**What is required**. Return, unaltered, every line from the beginning of the material below up to and including the one with "properly trained personnel.".

**Source information**.
※
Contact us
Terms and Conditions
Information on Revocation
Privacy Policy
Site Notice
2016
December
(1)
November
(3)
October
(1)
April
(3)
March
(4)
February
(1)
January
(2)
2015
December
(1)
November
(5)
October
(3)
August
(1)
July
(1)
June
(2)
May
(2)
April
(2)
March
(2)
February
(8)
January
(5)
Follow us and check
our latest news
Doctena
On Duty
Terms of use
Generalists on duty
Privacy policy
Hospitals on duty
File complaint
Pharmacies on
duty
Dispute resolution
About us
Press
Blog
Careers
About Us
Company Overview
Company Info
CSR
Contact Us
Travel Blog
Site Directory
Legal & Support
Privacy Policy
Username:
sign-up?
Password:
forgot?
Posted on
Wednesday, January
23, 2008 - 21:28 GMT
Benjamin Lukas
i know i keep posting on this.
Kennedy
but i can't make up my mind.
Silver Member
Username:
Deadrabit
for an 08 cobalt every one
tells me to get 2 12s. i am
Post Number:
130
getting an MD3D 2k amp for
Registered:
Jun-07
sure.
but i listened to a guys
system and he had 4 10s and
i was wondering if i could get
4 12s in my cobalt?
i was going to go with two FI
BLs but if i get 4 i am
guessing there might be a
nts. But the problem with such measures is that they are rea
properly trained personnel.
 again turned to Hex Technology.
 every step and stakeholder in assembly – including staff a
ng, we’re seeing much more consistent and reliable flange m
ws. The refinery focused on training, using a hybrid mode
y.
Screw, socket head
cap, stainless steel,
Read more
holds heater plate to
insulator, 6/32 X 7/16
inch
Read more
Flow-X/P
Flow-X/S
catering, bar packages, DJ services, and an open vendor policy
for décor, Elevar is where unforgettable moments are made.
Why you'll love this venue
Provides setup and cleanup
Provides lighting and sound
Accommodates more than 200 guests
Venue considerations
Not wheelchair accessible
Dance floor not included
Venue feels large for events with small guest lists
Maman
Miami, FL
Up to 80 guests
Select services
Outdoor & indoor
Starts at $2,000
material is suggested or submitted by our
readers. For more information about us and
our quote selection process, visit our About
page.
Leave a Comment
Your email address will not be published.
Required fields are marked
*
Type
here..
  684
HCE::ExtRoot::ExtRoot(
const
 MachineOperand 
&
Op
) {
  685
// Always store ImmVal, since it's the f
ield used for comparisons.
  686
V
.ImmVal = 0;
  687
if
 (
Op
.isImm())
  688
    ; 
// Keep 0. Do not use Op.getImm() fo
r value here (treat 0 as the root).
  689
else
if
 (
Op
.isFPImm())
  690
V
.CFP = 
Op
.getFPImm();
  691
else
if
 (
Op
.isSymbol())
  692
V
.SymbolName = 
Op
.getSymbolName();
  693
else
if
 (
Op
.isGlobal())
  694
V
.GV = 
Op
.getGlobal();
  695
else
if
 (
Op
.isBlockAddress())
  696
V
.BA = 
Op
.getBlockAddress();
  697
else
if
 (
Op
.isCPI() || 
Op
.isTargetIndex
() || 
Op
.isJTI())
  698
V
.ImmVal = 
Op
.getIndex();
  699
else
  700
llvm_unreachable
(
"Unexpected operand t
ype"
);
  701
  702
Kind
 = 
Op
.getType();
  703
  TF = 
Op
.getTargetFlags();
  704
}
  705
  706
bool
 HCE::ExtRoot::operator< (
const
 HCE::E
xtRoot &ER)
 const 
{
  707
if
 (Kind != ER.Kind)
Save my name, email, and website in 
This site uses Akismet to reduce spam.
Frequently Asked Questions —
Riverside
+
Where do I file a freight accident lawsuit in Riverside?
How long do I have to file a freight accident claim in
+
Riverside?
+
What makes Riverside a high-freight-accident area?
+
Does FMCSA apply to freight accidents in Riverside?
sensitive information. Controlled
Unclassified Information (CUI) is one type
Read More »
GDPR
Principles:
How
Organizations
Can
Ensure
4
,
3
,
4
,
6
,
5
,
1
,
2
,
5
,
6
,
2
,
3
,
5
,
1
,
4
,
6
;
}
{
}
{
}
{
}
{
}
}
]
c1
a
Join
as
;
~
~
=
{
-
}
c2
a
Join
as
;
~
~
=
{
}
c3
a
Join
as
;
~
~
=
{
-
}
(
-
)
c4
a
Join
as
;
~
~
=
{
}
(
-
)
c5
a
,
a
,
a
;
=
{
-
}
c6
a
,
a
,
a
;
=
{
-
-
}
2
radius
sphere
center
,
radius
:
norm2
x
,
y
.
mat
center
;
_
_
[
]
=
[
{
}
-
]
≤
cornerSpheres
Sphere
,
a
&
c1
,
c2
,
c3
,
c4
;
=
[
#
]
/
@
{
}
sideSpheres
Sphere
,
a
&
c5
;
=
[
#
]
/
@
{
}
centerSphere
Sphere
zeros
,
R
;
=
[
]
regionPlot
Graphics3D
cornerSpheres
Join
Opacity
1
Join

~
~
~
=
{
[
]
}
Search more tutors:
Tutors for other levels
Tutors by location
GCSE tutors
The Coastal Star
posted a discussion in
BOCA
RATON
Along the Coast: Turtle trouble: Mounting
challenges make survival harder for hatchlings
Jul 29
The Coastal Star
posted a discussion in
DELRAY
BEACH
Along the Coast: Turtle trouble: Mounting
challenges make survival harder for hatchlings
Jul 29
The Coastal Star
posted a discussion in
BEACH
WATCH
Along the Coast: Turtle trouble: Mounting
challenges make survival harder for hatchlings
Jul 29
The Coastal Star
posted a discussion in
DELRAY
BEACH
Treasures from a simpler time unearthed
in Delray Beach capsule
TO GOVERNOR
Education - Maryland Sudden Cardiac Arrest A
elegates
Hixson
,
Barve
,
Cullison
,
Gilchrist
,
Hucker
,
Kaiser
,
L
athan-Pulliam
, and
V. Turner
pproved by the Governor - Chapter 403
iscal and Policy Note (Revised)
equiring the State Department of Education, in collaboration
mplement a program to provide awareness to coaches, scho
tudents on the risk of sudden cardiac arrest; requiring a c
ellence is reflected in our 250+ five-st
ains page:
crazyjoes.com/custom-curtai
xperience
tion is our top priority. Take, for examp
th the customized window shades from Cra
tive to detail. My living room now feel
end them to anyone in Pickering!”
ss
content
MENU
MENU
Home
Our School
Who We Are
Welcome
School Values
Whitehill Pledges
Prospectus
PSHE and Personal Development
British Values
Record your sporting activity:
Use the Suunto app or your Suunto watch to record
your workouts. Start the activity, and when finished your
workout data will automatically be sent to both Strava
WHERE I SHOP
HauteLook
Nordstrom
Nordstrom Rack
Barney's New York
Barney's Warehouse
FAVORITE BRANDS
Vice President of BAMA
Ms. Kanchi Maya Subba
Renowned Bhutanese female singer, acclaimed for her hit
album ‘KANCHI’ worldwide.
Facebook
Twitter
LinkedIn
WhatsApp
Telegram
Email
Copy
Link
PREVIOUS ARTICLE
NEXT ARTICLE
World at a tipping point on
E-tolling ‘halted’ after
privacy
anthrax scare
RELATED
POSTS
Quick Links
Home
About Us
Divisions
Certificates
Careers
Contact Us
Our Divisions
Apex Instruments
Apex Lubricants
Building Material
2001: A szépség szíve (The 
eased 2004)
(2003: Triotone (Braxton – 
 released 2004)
※
**Answer below**.
Contact us
Terms and Conditions
Information on Revocation
Privacy Policy
Site Notice
2016
December
(1)
November
(3)
October
(1)
April
(3)
March
(4)
February
(1)
January
(2)
2015
December
(1)
November
(5)
October
(3)
August
(1)
July
(1)
June
(2)
May
(2)
April
(2)
March
(2)
February
(8)
January
(5)
Follow us and check
our latest news
Doctena
On Duty
Terms of use
Generalists on duty
Privacy policy
Hospitals on duty
File complaint
Pharmacies on
duty
Dispute resolution
About us
Press
Blog
Careers
About Us
Company Overview
Company Info
CSR
Contact Us
Travel Blog
Site Directory
Legal & Support
Privacy Policy
Username:
sign-up?
Password:
forgot?
Posted on
Wednesday, January
23, 2008 - 21:28 GMT
Benjamin Lukas
i know i keep posting on this.
Kennedy
but i can't make up my mind.
Silver Member
Username:
Deadrabit
for an 08 cobalt every one
tells me to get 2 12s. i am
Post Number:
130
getting an MD3D 2k amp for
Registered:
Jun-07
sure.
but i listened to a guys
system and he had 4 10s and
i was wondering if i could get
4 12s in my cobalt?
i was going to go with two FI
BLs but if i get 4 i am
guessing there might be a
nts. But the problem with such measures is that they are rea
properly trained personnel.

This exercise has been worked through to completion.